Remember, if you don’t have your own blog just email me. I will be happy to post your entry on Yearning for Wonderland.
Otter becomes a Bard
All her life, Otter had wanted to be a bard. She knew that being a fishmonger was a good trade, but she wanted to be a Bard, she wanted to sing and tell stories to enchant others.
Sometimes she would hide in the reeds of the riverbank and harmonise with the birds that lived alongside – they were not the greatest of songsters, the ducks, herons, woodpeckers and jays but they sat of an evening and made music for their own entertainment.
A bard, however, must know history – so Otter sat under the trees and listened to them talking, she dived into the river and let the water talk in her ears. Rather than just swimming through the water, she let it tell her of its life, the mountain snows where it had come from and the sea where it was going.
But the wise ones, the owls, clever creatures, all hooted with laughter and told her that bards were not fishmongers.
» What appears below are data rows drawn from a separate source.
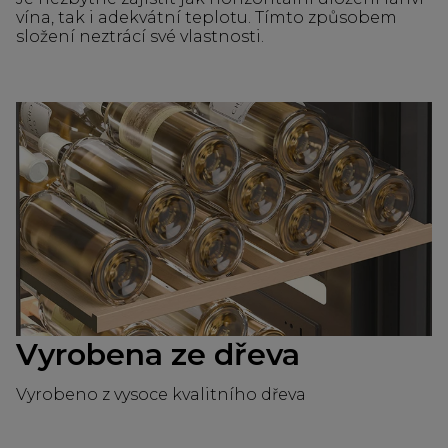
vína, tak i adekvátní teplotu. Tímto způsobem
složení neztrácí své vlastnosti.
Vyrobena ze dřeva
Vyrobeno z vysoce kvalitního dřeva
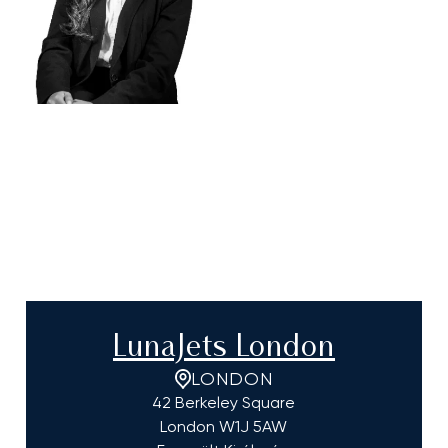
LunaJets London
LONDON
42 Berkeley Square
London
W1J 5AW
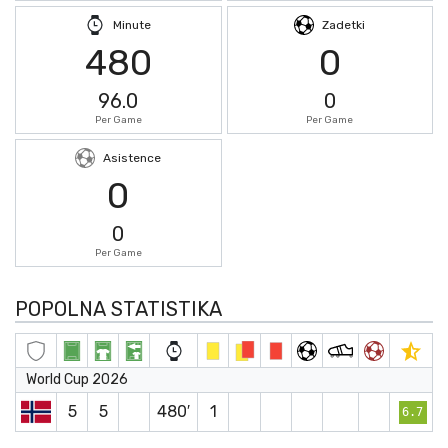
Minute
Zadetki
480
0
96.0
0
Per Game
Per Game
Asistence
0
0
Per Game
POPOLNA STATISTIKA
World Cup 2026
5
5
480′
1
6.7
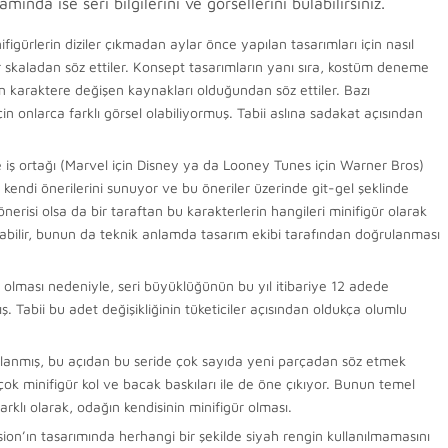
ında ise seri bilgilerini ve görsellerini bulabilirsiniz.
figürlerin diziler çıkmadan aylar önce yapılan tasarımları için nasıl
 skaladan söz ettiler. Konsept tasarımların yanı sıra, kostüm deneme
en karaktere değişen kaynakları olduğundan söz ettiler. Bazı
için onlarca farklı görsel olabiliyormuş. Tabii aslına sadakat açısından
e iş ortağı (Marvel için Disney ya da Looney Tunes için Warner Bros)
ağı kendi önerilerini sunuyor ve bu öneriler üzerinde git-gel şeklinde
a önerisi olsa da bir taraftan bu karakterlerin hangileri minifigür olarak
nulabilir, bunun da teknik anlamda tasarım ekibi tarafından doğrulanması
n olması nedeniyle, seri büyüklüğünün bu yıl itibariye 12 adede
. Tabii bu adet değişikliğinin tüketiciler açısından oldukça olumlu
sarlanmış, bu açıdan bu seride çok sayıda yeni parçadan söz etmek
ok minifigür kol ve bacak baskıları ile de öne çıkıyor. Bunun temel
arklı olarak, odağın kendisinin minifigür olması.
on’ın tasarımında herhangi bir şekilde siyah rengin kullanılmamasını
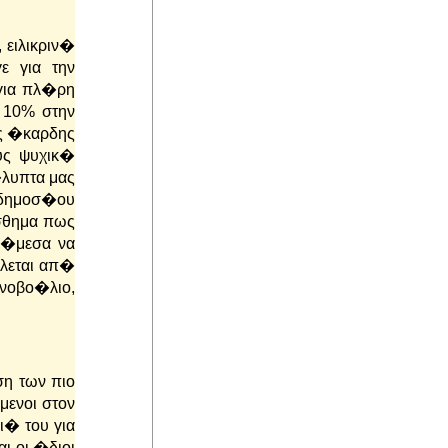
ειλικριν�
ε για την
για πλ�ρη
 10% στην
ας �καρδης
υς ψυχικ�
λυπτα μας
 δημοσ�ου
σθημα πως
 �μεσα να
λεται απ�
νοβο�λιο,
η των πιο
ενοι στον
ι� του για
ι οι �διοι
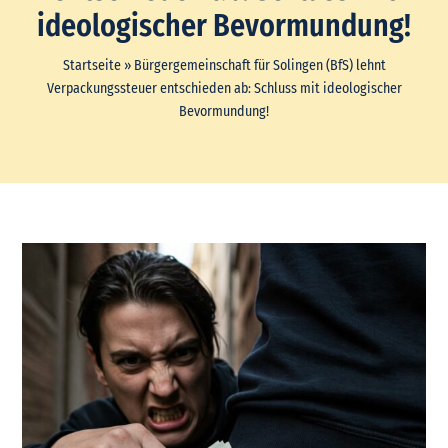
ideologischer Bevormundung!
Startseite
»
Bürgergemeinschaft für Solingen (BfS) lehnt
Verpackungssteuer entschieden ab: Schluss mit ideologischer
Bevormundung!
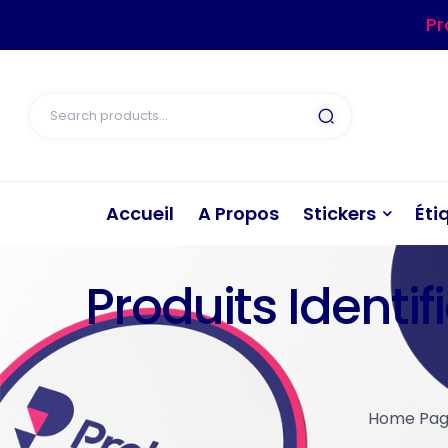
Pr
Accueil
A Propos
Stickers
Éti
Produits Identif
Home Pa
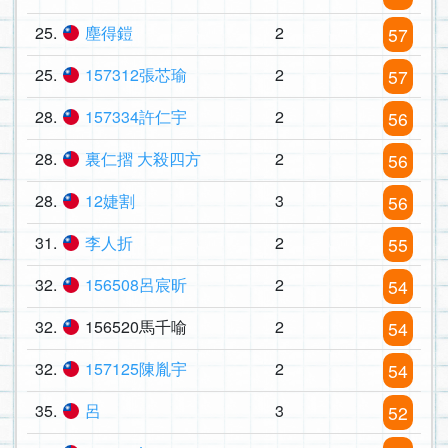
25.
塵得鎧
2
57
25.
157312張芯瑜
2
57
28.
157334許仁宇
2
56
28.
裏仁摺 大殺四方
2
56
28.
12婕割
3
56
31.
李人折
2
55
32.
156508呂宸昕
2
54
32.
156520馬千喻
2
54
32.
157125陳胤宇
2
54
35.
呂
3
52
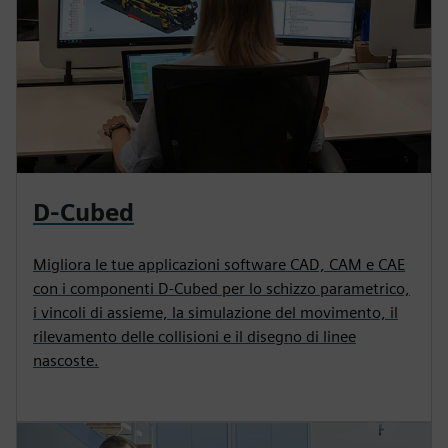
D-Cubed
Migliora le tue applicazioni software CAD, CAM e CAE
con i componenti D-Cubed per lo schizzo parametrico,
i vincoli di assieme, la simulazione del movimento, il
rilevamento delle collisioni e il disegno di linee
nascoste.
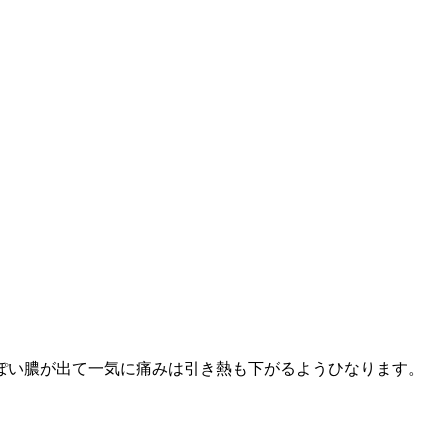
ぽい膿が出て一気に痛みは引き熱も下がるようひなります。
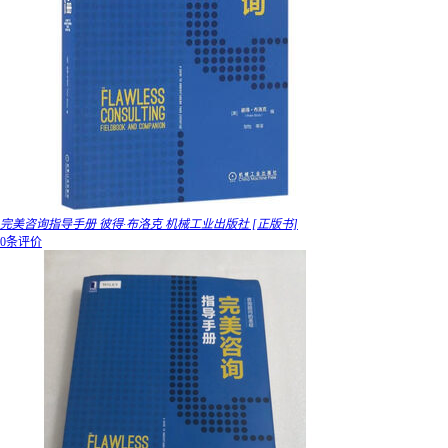
完美咨询指导手册 彼得·布洛克 机械工业出版社 [正版书]
0条评价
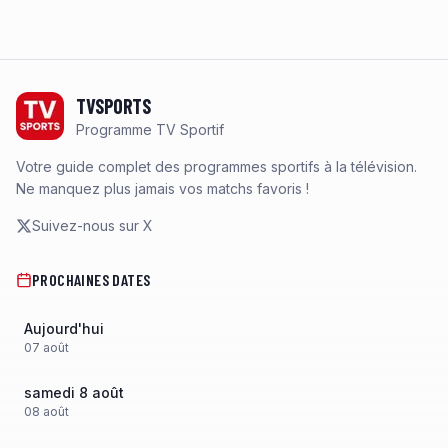
Footer
TVSPORTS
Programme TV Sportif
Votre guide complet des programmes sportifs à la télévision.
Ne manquez plus jamais vos matchs favoris !
Suivez-nous sur X
PROCHAINES DATES
Aujourd'hui
07
août
samedi 8 août
08
août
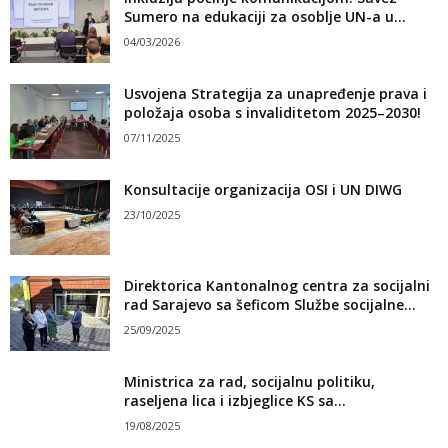
Sumero na edukaciji za osoblje UN-a u...
04/03/2026
Usvojena Strategija za unapređenje prava i
položaja osoba s invaliditetom 2025–2030!
07/11/2025
Konsultacije organizacija OSI i UN DIWG
23/10/2025
Direktorica Kantonalnog centra za socijalni
rad Sarajevo sa šeficom Službe socijalne...
25/09/2025
Ministrica za rad, socijalnu politiku,
raseljena lica i izbjeglice KS sa...
19/08/2025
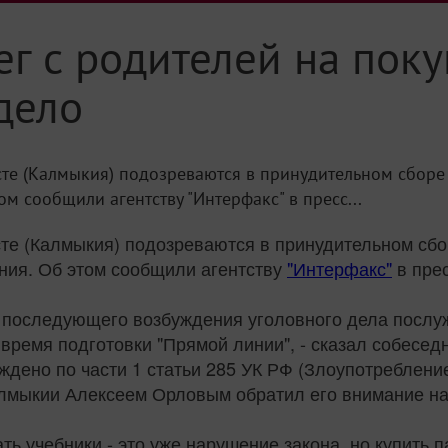
ег с родителей на пок
дело
е (Калмыкия) подозреваются в принудительном сборе 
м сообщили агентству "Интерфакс" в пресс...
е (Калмыкия) подозреваются в принудительном сбор
ния. Об этом сообщили агентству
"Интерфакс"
в пре
 последующего возбуждения уголовного дела посл
ремя подготовки "Прямой линии", - сказал собеседн
уждено по части 1 статьи 285 УК РФ (Злоупотреблен
алмыкии Алексеем Орловым обратил его внимание на
ь учебники - это уже нарушение закона, но купить па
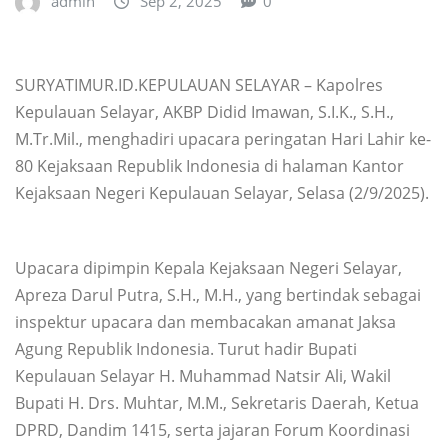
admin
Sep 2, 2025
0
SURYATIMUR.ID.KEPULAUAN SELAYAR – Kapolres
Kepulauan Selayar, AKBP Didid Imawan, S.I.K., S.H.,
M.Tr.Mil., menghadiri upacara peringatan Hari Lahir ke-
80 Kejaksaan Republik Indonesia di halaman Kantor
Kejaksaan Negeri Kepulauan Selayar, Selasa (2/9/2025).
Upacara dipimpin Kepala Kejaksaan Negeri Selayar,
Apreza Darul Putra, S.H., M.H., yang bertindak sebagai
inspektur upacara dan membacakan amanat Jaksa
Agung Republik Indonesia. Turut hadir Bupati
Kepulauan Selayar H. Muhammad Natsir Ali, Wakil
Bupati H. Drs. Muhtar, M.M., Sekretaris Daerah, Ketua
DPRD, Dandim 1415, serta jajaran Forum Koordinasi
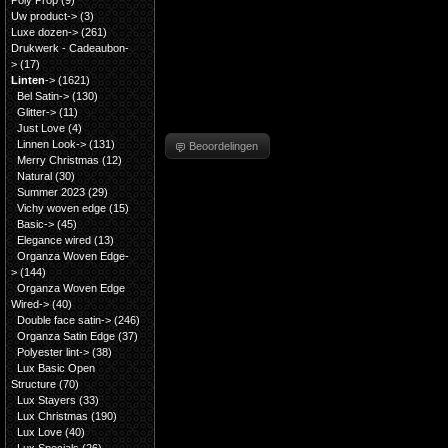
Poly Prop
(9)
Uw product->
(3)
Luxe dozen->
(261)
Drukwerk - Cadeaubon-
>
(17)
Linten
->
(1621)
Bel Satin->
(130)
Glitter->
(11)
Just Love
(4)
Linnen Look->
(131)
Beoordelingen
Merry Christmas
(12)
Natural
(30)
Summer 2023
(29)
Vichy woven edge
(15)
Basic->
(45)
Elegance wired
(13)
Organza Woven Edge-
>
(144)
Organza Woven Edge
Wired->
(40)
Double face satin->
(246)
Organza Satin Edge
(37)
Polyester lint->
(38)
Lux Basic Open
Structure
(70)
Lux Stayers
(33)
Lux Christmas
(190)
Lux Love
(40)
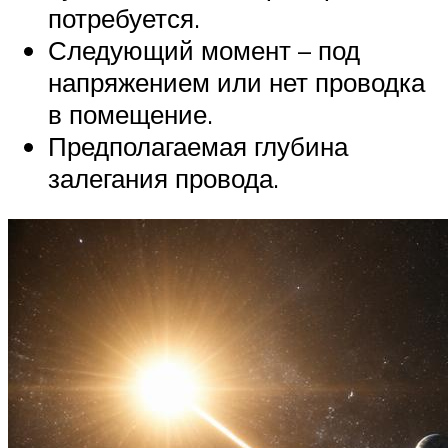
потребуется.
Следующий момент – под
напряжением или нет проводка
в помещение.
Предполагаемая глубина
залегания провода.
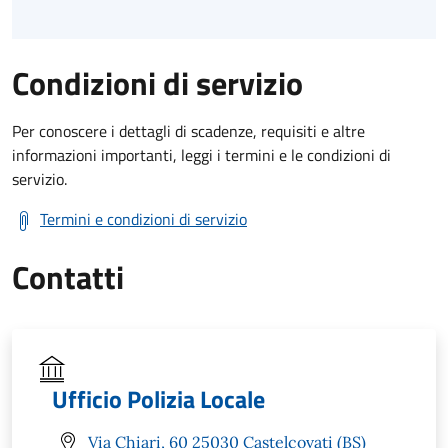
Condizioni di servizio
Per conoscere i dettagli di scadenze, requisiti e altre
informazioni importanti, leggi i termini e le condizioni di
servizio.
Termini e condizioni di servizio
Contatti
Ufficio Polizia Locale
Via Chiari, 60 25030 Castelcovati (BS)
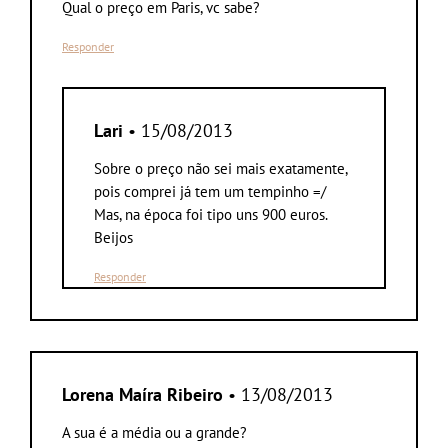
Qual o preço em Paris, vc sabe?
Responder
Lari
• 15/08/2013
Sobre o preço não sei mais exatamente,
pois comprei já tem um tempinho =/
Mas, na época foi tipo uns 900 euros.
Beijos
Responder
Lorena Maíra Ribeiro
• 13/08/2013
A sua é a média ou a grande?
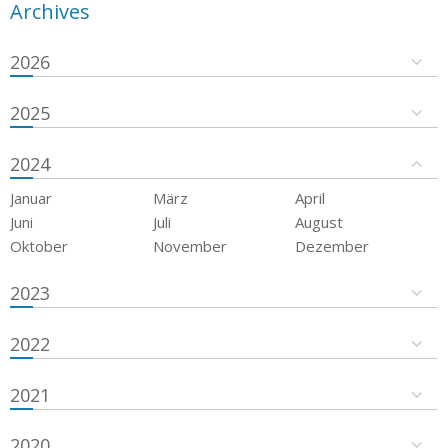
Archives
2026
2025
2024
Januar
März
April
Juni
Juli
August
Oktober
November
Dezember
2023
2022
2021
2020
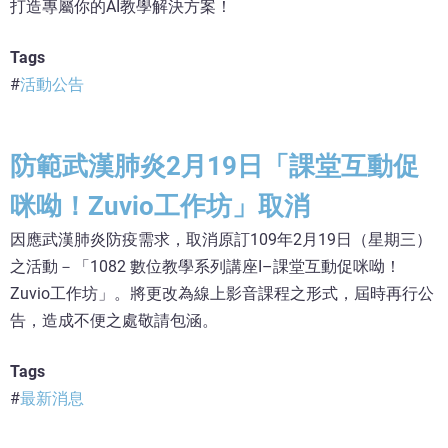
打造專屬你的AI教學解決方案！
Tags
活動公告
防範武漢肺炎2月19日「課堂互動促
咪呦！Zuvio工作坊」取消
因應武漢肺炎防疫需求，取消原訂109年2月19日（星期三）
之活動－「1082 數位教學系列講座I–課堂互動促咪呦！
Zuvio工作坊」。將更改為線上影音課程之形式，屆時再行公
告，造成不便之處敬請包涵。
Tags
最新消息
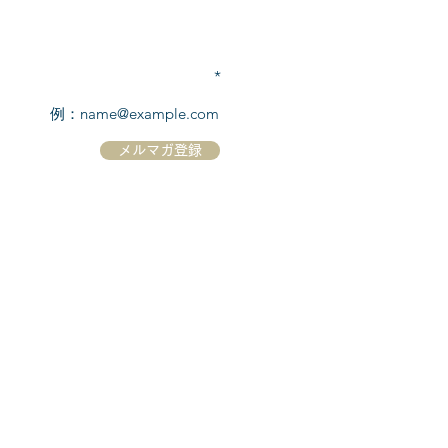
TEL:
03-6869-7117
​(平日10:00～17:00)
メールアドレスを入力
メルマガ登録
ホーム
シーボーンについて
​船について
キャンセル規定
​ツアー情報
ニュース
​プロモーション
お問合せ
クルーズコントラクト / Cruise Contract
乗船国・各寄港国への入国手続き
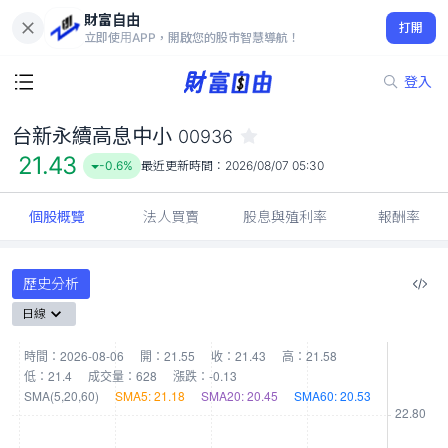
財富自由
台新永續高息中小 00936
打開
21.43
-0.6%
立即使用APP，開啟您的股市智慧導航！
登入
台新永續高息中小
00936
21.43
-0.6%
最近更新時間：
2026/08/07 05:30
個股概覽
法人買賣
股息與殖利率
報酬率
歷史分析
日線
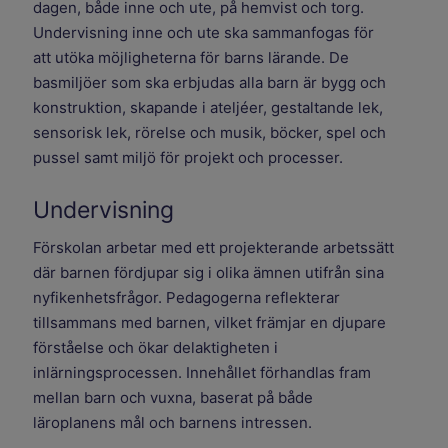
dagen, både inne och ute, på hemvist och torg.
Undervisning inne och ute ska sammanfogas för
att utöka möjligheterna för barns lärande. De
basmiljöer som ska erbjudas alla barn är bygg och
konstruktion, skapande i ateljéer, gestaltande lek,
sensorisk lek, rörelse och musik, böcker, spel och
pussel samt miljö för projekt och processer.
Undervisning
Förskolan arbetar med ett projekterande arbetssätt
där barnen fördjupar sig i olika ämnen utifrån sina
nyfikenhetsfrågor. Pedagogerna reflekterar
tillsammans med barnen, vilket främjar en djupare
förståelse och ökar delaktigheten i
inlärningsprocessen. Innehållet förhandlas fram
mellan barn och vuxna, baserat på både
läroplanens mål och barnens intressen.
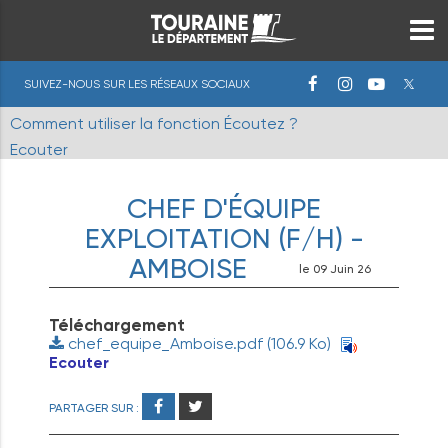
SUIVEZ-NOUS SUR LES RÉSEAUX SOCIAUX
Comment utiliser la fonction Écoutez ?
Ecouter
CHEF D'ÉQUIPE
EXPLOITATION (F/H) -
AMBOISE
le 09 Juin 26
Téléchargement
chef_equipe_Amboise.pdf
(106.9 Ko)
Ecouter
PARTAGER SUR :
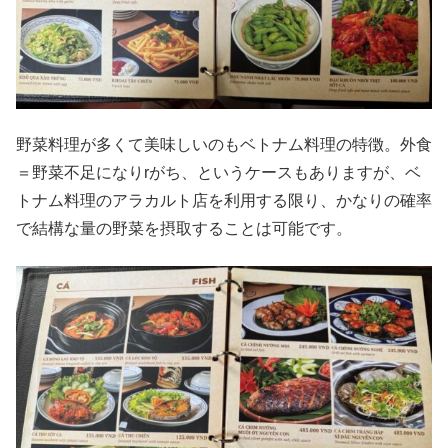
野菜料理が多くて美味しいのもベトナム料理の特徴。外食
＝野菜不足になりrがち、というケースもありますが、ベ
トナム料理のアラカルト店を利用する限り、かなりの確率
で結構な量の野菜を摂取することは可能です。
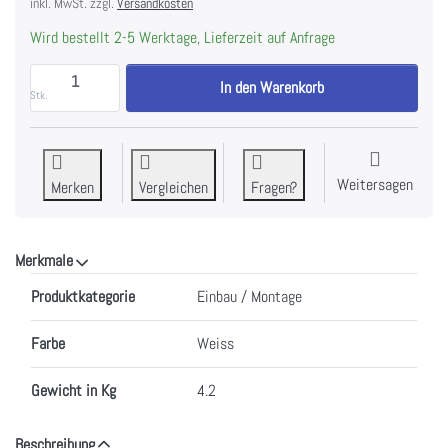
inkl. MwSt. zzgl.
Versandkosten
Wird bestellt 2-5 Werktage, Lieferzeit auf Anfrage
AEG ULSLLF150A Umluft-Set mit regenerierbarem Lon
In den Warenkorb
Stk.
Weitersagen
Merken
Vergleichen
Fragen?
Merkmale
Merkmale
Produktkategorie
Einbau / Montage
Farbe
Weiss
Gewicht in Kg
4.2
Beschreibung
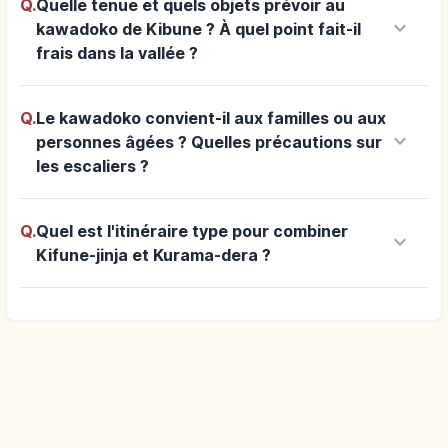
Q.
Quelle tenue et quels objets prévoir au
keyboard_arrow_down
kawadoko de Kibune ? À quel point fait-il
frais dans la vallée ?
Q.
Le kawadoko convient-il aux familles ou aux
keyboard_arrow_down
personnes âgées ? Quelles précautions sur
les escaliers ?
Q.
Quel est l'itinéraire type pour combiner
keyboard_arrow_down
Kifune-jinja et Kurama-dera ?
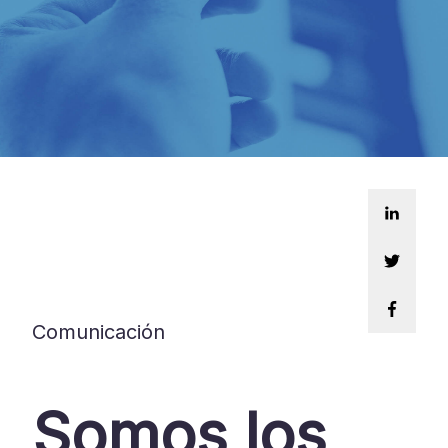
Comunicación
Somos los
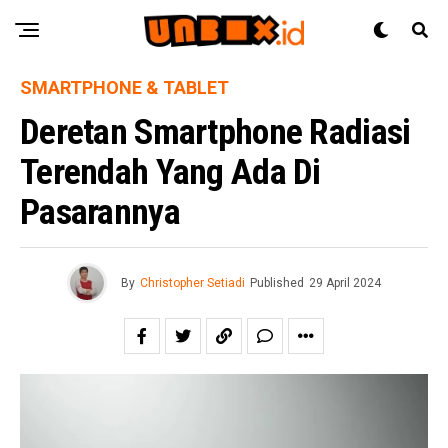
SMARTPHONE & TABLET
Deretan Smartphone Radiasi
Terendah Yang Ada Di
Pasarannya
By
Christopher Setiadi
Published
29 April 2024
One night, the animals gathered together for the solstice, each to their own stone, in a circle, facing the centre where the moonlight shone and the Spirit made herself known. Something moved the otter to stand on her hind legs. She sang – sang the song of her river, the trees who had stood for hundreds of years, the stones under which she made her holt.
As she sang, each creature joined in, until all life offered up one song – birds, insects, mammals, the stones and trees, all of creation offered up one song of Solstice to the Spirit and a ribbon of multicoloured hue rose from the earth to the sky to tie them together. And in that moment the clouds covered the face of the Moon apart from one beam that shone on the otter to make a circlet on her head – the gold of a grateful Queen to her Bard.
Standing on her hind legs, her forepaws clasped to her chest and her eyes closed, the otter swayed to the music and knew that she WAS a bard.